Mercato : Olise ne jure que par le Real Madrid, le PSG a décidé de ne pas insister - Sport.fr
Le dossier Michael Olise s’emballe à quelques heures de la finale de la Coupe du monde. L’international français veut le Real Madrid, Florentino Pérez est prêt à sortir l’artillerie lourde, et le PSG, lui, a déjà tourné la page. Explications.
Il y a des dossiers qui s’écrivent dans le secret des bureaux climatisés, et puis il y a ceux qui s’étalent au grand jour. Celui-ci appartient clairement à la seconde catégorie. Depuis quarante-huit heures, le nom de Michael Olise revient dans toutes les conversations du mercato européen — et pas seulement en France.
Le joueur ne se cache plus
En privé, l’ailier du Bayern Munich ne fait plus mystère de son envie : il veut le Real Madrid. Le sujet aurait même été abordé pendant la Coupe du monde avec Kylian Mbappé et Aurélien Tchouaméni, deux arguments vivants pour la Maison Blanche. Dans le camp bavarois, Dayot Upamecano fait de son côté tout ce qu’il peut pour convaincre son coéquipier de rester. Deux ans après son arrivée en Bavière, le voilà donc en position de faire basculer son été.

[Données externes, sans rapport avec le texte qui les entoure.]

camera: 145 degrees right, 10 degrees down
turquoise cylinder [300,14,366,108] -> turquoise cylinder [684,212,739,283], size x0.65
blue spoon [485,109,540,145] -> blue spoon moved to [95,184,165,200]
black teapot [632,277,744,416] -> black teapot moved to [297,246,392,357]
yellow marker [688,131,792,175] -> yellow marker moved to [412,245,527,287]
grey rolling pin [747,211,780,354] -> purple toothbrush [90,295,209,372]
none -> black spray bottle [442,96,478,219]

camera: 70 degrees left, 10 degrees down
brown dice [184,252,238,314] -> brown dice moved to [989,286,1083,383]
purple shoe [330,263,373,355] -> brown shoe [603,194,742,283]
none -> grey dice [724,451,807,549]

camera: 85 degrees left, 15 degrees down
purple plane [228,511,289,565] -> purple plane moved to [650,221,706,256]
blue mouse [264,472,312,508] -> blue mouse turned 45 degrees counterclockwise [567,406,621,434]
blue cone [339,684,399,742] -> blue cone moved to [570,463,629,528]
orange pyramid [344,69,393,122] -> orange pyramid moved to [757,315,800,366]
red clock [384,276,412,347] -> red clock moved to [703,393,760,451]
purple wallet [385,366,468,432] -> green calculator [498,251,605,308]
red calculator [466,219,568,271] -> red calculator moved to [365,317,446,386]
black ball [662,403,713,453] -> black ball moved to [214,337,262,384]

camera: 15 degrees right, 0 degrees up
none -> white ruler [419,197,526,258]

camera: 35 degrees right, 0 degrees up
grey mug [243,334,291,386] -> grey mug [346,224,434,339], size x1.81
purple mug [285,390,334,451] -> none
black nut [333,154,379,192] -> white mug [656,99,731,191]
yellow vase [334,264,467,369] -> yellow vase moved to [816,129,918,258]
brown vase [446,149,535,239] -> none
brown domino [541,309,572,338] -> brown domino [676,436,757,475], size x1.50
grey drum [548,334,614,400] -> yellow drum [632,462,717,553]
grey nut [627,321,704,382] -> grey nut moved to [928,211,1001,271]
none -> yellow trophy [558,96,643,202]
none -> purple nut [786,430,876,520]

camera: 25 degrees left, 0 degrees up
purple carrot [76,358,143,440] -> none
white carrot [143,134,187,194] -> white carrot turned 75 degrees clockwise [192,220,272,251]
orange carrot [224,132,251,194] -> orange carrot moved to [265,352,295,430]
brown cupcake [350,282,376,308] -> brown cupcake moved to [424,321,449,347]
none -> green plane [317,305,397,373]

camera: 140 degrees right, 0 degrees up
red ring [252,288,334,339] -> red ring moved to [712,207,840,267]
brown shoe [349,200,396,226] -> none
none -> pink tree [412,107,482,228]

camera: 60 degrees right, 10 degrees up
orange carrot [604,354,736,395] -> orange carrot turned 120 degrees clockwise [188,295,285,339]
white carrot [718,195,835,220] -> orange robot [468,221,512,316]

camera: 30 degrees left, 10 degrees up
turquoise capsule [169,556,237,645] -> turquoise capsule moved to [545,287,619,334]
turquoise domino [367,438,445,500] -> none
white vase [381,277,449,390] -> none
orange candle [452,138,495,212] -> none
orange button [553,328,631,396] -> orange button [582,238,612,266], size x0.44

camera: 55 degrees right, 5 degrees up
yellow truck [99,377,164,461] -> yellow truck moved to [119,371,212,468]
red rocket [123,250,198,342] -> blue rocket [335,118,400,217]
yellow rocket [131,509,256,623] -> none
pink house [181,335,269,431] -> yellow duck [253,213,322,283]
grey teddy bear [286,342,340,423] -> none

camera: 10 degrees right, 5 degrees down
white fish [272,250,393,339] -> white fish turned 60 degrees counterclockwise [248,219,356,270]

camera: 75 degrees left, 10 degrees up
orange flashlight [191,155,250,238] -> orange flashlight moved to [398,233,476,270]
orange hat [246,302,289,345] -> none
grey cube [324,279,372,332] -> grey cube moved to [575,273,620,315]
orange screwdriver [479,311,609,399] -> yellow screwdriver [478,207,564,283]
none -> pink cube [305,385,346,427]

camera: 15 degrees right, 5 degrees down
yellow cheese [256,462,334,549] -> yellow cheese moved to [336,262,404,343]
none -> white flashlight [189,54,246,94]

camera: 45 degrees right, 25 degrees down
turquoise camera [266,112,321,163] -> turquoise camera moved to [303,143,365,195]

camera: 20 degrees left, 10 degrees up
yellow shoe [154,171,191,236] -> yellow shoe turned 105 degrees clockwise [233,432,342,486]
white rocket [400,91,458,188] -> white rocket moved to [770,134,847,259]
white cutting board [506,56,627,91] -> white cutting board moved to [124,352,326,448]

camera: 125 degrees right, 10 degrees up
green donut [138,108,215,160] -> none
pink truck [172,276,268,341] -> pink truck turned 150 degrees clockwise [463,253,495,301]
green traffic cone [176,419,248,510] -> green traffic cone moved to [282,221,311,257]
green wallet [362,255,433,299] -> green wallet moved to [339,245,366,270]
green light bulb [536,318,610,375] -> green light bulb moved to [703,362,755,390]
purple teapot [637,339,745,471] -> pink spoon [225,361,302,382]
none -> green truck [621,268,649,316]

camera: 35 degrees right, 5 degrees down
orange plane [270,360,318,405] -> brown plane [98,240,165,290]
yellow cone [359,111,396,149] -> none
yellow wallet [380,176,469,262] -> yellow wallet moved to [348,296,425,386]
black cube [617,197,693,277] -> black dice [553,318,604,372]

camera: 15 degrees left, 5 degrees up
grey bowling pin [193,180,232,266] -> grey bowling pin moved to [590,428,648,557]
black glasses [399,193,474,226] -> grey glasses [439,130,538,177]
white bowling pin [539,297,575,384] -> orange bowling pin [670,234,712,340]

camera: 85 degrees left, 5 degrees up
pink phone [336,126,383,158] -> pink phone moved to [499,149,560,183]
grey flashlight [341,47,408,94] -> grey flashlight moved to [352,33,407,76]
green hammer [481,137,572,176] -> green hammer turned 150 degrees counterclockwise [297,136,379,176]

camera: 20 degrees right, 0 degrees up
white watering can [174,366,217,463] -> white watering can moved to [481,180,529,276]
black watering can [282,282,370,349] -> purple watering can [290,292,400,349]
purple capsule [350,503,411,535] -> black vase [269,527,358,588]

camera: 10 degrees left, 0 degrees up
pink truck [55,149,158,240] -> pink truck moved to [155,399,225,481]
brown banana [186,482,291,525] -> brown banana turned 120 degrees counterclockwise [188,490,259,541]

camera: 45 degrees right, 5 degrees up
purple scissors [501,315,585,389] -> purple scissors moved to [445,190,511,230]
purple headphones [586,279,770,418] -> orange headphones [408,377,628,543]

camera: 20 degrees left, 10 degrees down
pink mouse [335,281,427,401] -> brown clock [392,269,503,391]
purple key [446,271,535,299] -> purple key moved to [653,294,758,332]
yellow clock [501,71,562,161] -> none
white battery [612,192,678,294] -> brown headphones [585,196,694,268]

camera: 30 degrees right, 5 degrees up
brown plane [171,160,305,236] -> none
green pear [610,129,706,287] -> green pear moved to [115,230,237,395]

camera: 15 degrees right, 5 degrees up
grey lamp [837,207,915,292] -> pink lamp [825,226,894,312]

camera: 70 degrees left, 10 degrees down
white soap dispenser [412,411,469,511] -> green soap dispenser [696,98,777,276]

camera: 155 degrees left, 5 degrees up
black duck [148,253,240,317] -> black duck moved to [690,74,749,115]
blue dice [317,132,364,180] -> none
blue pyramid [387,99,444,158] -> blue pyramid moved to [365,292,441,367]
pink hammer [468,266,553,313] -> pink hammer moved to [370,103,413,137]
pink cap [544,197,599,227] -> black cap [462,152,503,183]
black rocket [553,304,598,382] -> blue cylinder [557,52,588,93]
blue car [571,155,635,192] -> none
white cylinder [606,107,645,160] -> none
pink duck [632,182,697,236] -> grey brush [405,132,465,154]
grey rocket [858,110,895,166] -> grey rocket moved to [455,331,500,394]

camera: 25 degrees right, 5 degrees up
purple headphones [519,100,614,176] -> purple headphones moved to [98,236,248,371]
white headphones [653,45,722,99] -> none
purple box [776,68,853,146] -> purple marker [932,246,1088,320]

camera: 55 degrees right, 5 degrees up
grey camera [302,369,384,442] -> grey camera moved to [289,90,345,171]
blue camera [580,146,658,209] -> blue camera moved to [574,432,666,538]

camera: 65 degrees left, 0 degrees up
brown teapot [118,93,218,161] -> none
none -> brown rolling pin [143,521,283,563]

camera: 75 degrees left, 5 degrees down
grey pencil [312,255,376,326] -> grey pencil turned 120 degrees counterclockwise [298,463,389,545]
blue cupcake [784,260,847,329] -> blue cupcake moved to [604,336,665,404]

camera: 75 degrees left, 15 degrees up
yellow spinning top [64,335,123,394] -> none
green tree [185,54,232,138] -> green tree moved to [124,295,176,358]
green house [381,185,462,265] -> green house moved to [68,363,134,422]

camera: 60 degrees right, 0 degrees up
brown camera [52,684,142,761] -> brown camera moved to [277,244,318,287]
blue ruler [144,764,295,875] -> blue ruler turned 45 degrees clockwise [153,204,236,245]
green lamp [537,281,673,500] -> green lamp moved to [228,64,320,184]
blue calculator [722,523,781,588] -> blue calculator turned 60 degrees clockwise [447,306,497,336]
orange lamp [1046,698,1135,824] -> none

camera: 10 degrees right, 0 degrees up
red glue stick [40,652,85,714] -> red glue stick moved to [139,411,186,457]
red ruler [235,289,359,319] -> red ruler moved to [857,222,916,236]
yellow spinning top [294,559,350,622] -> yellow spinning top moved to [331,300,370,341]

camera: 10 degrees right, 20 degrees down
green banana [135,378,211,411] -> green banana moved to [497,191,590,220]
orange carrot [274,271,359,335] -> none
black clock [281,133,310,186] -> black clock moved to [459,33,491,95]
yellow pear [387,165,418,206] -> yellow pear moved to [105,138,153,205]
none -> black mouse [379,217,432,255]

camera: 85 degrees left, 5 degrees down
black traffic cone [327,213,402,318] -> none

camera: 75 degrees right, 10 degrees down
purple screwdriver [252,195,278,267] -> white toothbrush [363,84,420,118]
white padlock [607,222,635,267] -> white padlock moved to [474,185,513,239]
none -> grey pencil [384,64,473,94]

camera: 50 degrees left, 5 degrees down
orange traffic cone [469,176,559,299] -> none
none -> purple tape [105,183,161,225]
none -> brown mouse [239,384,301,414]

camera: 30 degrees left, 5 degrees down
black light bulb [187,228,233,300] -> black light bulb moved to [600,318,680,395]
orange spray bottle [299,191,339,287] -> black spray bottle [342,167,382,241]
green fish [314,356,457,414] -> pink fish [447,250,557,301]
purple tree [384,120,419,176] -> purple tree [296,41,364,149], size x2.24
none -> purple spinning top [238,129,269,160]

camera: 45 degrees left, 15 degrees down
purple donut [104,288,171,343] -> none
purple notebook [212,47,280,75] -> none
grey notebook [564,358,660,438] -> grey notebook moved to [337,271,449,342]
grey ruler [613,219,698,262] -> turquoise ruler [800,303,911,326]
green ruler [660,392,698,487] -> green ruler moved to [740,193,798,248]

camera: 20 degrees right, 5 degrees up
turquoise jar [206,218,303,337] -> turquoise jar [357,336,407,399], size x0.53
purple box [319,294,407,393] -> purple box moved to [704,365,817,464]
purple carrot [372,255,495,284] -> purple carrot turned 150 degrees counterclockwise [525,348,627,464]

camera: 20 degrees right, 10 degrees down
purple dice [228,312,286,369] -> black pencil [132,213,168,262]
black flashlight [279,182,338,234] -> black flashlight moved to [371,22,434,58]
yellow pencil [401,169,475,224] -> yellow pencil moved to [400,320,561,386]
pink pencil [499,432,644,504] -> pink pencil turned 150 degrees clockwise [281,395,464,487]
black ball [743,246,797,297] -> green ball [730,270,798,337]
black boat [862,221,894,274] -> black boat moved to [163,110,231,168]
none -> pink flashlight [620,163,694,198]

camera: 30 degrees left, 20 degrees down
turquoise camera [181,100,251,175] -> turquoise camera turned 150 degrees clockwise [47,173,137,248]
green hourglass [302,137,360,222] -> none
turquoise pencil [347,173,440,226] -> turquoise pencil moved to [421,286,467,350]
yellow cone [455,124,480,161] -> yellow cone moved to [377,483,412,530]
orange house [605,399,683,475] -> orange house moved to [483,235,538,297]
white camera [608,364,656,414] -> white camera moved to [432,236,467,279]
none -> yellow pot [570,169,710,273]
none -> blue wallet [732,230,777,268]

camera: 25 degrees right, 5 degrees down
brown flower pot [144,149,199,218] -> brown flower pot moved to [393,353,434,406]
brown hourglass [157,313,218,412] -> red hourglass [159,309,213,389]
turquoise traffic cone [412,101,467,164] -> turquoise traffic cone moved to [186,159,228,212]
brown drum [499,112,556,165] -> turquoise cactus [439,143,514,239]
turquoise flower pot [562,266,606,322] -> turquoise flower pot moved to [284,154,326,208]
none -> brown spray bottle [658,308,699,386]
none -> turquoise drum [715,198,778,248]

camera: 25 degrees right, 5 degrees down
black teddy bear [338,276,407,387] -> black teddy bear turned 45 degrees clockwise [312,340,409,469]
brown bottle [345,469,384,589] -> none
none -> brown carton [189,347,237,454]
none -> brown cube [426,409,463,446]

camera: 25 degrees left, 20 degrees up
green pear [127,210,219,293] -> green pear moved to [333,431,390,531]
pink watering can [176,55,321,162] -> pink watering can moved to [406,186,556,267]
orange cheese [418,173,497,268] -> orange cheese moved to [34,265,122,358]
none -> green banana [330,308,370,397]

Le Real, lui, a compris le message. Selon les éléments rapportés par la presse espagnole et française, Florentino Pérez serait fan du joueur au point d’envisager une somme proche du transfert record de Neymar au PSG, soit environ 221 millions d’euros. Le club merengue attend la fin du Mondial pour dégainer. Autrement dit : dès la semaine prochaine.
Le PSG a fait ses comptes
Et Paris dans tout ça ? On aurait pu imaginer un bras de fer franco-français. Il n’aura pas lieu. Interrogé par L’Équipe, une source interne au club de la capitale a résumé la position parisienne d’une formule qui claque : « Il vaut mieux chercher le nouvel Olise qu’Olise ». Traduction : le PSG ne montera pas sur ce ring-là. Trop cher, trop tard, trop concurrentiel.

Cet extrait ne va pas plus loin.